You have to understand what is good for you, not what is the ‘norm’. Sometimes, what’s best for you is to listen to music or rest or exercise, go out, etc. You simply have to remove yourself from the desire for perfection. Instead of thinking that you have to do something, tell yourself that you can do something. The difference is that you’ll do this “something” without asking what other people are going to think or expect.
The fifth agreement: Be skeptical, but learn to listen.
Originally, there were only four agreements, but in 2010, Miguel Ruiz and his son co-wrote another agreement. This one means that you should neither believe yourself, nor anyone else. You have to doubt and question what you hear, by asking yourself if it’s really the truth. This means that you must learn to listen.

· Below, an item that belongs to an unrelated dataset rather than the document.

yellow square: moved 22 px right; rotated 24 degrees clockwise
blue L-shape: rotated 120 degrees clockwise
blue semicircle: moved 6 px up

People who always complain won’t be able to believe that what happens to them is tied to what they give off. For example, if I tell myself “I’m afraid I’ll fall,” I will fall, and I’ll be even more afraid of falling again. This vicious cycle will continue for as long as I continue not to understand that it’s the fear of falling that makes us fall. You have to go beyond this fear.
This fifth agreement leads to a higher level of consciousness, that is, the freedom to be who you really are. While the first four agreements are mostly concerned with being in harmony with yourself, the fifth agreement is about being open towards others. It also allows you to learn to respect your dreams, to accept yourself as you are, without having to change anything.
Our beliefs are what make up our reality, so in order to change that reality, we have to change our beliefs. This is why you have to doubt, be skeptical and able to question what others say and what you tell yourself.
You then have to learn to listen in order to improve communication. Not everyone has the same opinion and no opinion is absolutely right or true.
The four agreements, as well as the fifth one, come from books by Mexican author Miguel Ruiz. To sum up what we’ve looked at, the first agreement is “Be impeccable with your word”, the second agreement is “Don’t take anything personally”, the third agreement is “Don’t make assumptions”, the fourth agreement is “Always do your best”, and the fifth agreement is “Be skeptical, but learn to listen.”
These agreements should help you be well in mind and body. They were developed to allow you to be at peace with yourself and with the world around you. What do you think of them? Do you think there’s truth in them or do they just seem ridiculous?